• _Extracted data entries_:
•••••
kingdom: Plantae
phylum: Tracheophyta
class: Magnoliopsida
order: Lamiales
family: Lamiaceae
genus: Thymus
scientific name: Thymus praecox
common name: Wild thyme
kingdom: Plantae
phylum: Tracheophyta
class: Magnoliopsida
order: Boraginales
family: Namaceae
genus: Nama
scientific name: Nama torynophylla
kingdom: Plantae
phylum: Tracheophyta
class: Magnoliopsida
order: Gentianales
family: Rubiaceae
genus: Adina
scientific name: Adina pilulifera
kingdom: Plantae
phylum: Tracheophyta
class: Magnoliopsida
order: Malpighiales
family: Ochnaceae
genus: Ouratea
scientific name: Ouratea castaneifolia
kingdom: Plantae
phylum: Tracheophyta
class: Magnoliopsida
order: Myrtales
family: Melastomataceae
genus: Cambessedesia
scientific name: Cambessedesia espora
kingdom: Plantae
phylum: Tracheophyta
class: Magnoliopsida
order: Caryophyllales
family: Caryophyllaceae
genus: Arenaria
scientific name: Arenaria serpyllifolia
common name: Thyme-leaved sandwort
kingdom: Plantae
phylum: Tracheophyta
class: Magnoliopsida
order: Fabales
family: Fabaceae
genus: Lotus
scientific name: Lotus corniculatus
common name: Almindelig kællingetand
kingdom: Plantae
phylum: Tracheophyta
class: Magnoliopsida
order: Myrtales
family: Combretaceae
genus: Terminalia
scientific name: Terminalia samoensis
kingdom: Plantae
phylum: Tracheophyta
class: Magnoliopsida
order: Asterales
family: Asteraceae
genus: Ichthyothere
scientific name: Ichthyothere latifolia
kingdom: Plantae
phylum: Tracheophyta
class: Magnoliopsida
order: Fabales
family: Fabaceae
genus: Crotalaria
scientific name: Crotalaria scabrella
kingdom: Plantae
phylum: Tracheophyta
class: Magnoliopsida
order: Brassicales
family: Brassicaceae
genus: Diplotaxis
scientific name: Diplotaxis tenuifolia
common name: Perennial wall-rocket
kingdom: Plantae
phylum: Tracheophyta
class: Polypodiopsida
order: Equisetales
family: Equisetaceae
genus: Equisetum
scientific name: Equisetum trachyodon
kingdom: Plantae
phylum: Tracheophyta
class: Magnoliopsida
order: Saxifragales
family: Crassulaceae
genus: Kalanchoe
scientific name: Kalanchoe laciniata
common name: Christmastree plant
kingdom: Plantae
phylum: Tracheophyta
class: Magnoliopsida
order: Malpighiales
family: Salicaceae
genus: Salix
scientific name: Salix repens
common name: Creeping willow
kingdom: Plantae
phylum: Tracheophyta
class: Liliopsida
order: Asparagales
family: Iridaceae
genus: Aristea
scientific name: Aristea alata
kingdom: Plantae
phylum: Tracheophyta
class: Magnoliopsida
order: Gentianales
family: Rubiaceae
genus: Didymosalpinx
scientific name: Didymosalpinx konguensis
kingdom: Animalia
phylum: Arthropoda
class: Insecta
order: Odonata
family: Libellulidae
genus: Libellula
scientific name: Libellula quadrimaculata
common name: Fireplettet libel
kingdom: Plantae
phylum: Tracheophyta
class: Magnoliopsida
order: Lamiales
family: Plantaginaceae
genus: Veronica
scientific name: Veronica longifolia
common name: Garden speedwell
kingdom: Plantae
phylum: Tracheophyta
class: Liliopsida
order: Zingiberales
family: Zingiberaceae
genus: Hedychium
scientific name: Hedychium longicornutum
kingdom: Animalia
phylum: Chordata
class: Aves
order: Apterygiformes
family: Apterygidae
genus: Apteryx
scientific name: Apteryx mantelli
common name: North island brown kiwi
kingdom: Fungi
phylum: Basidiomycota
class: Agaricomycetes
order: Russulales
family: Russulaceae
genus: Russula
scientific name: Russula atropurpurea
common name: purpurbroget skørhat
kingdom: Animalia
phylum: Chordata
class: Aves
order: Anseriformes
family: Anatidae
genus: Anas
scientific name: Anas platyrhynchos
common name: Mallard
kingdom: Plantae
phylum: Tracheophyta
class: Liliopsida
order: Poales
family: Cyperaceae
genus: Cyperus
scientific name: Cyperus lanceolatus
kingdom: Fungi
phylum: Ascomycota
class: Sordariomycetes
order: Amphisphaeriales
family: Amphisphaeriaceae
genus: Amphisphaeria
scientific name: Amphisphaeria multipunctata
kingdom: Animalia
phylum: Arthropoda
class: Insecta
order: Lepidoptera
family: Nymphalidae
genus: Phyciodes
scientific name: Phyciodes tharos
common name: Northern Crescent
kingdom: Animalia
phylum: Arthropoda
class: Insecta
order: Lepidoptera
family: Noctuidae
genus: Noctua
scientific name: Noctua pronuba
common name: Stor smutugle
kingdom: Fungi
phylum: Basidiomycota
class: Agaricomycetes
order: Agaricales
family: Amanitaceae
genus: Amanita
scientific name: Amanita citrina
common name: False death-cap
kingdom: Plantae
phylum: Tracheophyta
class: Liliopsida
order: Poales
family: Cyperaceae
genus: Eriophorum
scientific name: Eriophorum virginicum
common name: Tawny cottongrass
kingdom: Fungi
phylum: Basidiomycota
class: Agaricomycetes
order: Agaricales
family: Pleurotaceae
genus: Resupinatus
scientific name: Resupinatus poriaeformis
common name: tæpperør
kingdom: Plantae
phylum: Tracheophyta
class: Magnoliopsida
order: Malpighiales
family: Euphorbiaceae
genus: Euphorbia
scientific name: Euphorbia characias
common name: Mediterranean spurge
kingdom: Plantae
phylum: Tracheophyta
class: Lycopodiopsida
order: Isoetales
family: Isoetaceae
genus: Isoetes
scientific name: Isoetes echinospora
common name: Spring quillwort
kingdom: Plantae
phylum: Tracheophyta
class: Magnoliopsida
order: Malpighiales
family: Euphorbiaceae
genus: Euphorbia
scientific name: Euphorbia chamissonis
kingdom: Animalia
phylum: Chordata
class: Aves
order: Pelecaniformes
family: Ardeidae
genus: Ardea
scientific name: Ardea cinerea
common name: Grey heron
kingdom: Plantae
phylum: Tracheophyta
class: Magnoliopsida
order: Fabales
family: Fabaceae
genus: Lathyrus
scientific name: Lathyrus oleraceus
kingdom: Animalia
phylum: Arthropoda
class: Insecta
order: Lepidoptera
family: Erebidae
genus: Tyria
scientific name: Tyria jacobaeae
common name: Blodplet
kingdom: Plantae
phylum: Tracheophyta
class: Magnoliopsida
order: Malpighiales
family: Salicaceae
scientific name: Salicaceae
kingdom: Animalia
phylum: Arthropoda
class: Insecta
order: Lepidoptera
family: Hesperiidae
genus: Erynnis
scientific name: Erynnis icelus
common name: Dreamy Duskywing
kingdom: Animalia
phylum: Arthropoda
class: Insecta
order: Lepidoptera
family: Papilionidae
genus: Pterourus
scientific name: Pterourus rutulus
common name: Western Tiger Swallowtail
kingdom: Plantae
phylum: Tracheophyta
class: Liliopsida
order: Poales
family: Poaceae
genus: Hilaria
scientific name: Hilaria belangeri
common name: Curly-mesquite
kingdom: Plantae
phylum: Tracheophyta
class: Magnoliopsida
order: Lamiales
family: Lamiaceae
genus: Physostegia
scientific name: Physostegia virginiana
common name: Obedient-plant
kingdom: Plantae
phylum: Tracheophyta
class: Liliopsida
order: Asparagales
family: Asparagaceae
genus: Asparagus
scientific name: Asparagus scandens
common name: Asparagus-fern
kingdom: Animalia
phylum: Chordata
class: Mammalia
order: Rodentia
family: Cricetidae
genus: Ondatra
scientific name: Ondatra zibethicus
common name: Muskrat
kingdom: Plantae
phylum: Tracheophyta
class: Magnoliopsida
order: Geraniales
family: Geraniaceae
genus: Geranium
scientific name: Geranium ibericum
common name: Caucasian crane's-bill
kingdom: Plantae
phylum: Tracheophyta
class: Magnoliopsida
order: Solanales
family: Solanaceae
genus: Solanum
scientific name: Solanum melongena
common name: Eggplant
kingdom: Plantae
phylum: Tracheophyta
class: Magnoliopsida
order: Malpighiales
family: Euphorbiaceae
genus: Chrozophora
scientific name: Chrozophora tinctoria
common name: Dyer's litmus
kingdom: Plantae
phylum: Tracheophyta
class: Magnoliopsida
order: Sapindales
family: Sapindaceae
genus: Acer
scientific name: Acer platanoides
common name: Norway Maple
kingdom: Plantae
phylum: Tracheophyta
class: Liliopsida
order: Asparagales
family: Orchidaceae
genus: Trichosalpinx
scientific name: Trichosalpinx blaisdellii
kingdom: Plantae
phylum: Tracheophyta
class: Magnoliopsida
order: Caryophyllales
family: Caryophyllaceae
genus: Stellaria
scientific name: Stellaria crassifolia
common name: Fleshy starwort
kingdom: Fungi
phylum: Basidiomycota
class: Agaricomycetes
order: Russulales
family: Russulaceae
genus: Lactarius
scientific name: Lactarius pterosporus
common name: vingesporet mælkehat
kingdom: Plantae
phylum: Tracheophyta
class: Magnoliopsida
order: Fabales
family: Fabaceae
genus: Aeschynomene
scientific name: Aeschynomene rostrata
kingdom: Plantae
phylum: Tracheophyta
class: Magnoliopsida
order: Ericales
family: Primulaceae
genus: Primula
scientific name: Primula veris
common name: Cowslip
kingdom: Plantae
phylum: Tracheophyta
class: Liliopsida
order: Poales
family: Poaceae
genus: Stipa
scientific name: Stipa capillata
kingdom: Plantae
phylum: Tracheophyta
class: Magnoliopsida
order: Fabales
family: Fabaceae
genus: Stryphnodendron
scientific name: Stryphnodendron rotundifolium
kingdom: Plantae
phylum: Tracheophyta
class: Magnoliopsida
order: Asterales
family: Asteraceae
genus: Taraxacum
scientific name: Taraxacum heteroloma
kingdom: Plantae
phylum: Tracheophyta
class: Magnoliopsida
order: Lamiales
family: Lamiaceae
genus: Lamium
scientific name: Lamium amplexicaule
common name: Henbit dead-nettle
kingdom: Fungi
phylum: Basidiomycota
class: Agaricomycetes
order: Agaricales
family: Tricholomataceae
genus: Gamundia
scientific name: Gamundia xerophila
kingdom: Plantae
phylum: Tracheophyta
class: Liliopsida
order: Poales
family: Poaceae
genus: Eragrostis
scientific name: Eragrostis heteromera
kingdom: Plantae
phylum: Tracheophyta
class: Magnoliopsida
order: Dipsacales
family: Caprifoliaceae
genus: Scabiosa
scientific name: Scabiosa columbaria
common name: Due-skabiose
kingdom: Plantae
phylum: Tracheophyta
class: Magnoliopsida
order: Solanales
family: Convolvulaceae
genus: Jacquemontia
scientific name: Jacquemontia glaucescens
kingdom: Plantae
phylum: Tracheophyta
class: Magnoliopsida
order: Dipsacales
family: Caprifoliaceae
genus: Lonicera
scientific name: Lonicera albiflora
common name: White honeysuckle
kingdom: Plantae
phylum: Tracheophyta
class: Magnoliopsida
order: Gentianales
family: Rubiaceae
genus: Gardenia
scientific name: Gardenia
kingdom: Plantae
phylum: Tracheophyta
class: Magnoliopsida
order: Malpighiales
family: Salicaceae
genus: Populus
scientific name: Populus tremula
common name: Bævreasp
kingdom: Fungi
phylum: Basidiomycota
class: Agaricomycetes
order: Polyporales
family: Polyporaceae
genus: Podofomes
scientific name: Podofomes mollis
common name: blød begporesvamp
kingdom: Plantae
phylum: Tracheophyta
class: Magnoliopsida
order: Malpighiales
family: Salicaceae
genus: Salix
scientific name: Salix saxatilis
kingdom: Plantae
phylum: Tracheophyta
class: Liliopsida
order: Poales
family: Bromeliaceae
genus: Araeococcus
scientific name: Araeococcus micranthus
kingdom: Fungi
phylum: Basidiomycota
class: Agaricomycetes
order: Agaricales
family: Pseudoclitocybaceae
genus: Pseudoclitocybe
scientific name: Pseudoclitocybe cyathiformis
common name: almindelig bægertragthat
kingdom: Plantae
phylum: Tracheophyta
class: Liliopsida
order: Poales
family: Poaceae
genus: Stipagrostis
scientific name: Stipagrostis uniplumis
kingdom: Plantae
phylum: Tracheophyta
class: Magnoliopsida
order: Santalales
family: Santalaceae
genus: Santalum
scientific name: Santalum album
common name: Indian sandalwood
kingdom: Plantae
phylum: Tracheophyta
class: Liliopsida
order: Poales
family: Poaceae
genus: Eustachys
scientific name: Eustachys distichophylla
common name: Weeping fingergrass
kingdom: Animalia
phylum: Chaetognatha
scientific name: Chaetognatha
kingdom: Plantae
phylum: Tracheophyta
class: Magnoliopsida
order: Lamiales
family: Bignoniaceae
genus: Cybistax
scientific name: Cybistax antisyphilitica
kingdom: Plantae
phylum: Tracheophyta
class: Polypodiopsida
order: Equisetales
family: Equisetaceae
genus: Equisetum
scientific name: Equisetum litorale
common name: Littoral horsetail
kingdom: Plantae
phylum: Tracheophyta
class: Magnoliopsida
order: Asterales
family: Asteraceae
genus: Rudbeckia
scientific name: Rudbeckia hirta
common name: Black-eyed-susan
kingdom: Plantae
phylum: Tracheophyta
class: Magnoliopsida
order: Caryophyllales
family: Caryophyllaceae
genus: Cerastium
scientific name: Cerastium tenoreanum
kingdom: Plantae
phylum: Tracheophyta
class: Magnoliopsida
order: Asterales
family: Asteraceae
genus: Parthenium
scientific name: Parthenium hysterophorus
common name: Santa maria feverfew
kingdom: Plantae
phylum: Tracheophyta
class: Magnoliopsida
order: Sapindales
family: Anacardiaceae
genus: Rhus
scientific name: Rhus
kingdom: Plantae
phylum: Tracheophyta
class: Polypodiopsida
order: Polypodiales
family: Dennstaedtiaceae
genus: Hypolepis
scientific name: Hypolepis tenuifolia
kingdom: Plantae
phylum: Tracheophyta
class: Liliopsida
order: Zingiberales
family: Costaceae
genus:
•••••
• _AIM OF THE TASK_: Please repeat everything from the start of the material down to the line containing "scientific name: Nama torynophylla", keeping both ends.

• _EXPECTED ANSWER_:
kingdom: Plantae
phylum: Tracheophyta
class: Magnoliopsida
order: Lamiales
family: Lamiaceae
genus: Thymus
scientific name: Thymus praecox
common name: Wild thyme
kingdom: Plantae
phylum: Tracheophyta
class: Magnoliopsida
order: Boraginales
family: Namaceae
genus: Nama
scientific name: Nama torynophylla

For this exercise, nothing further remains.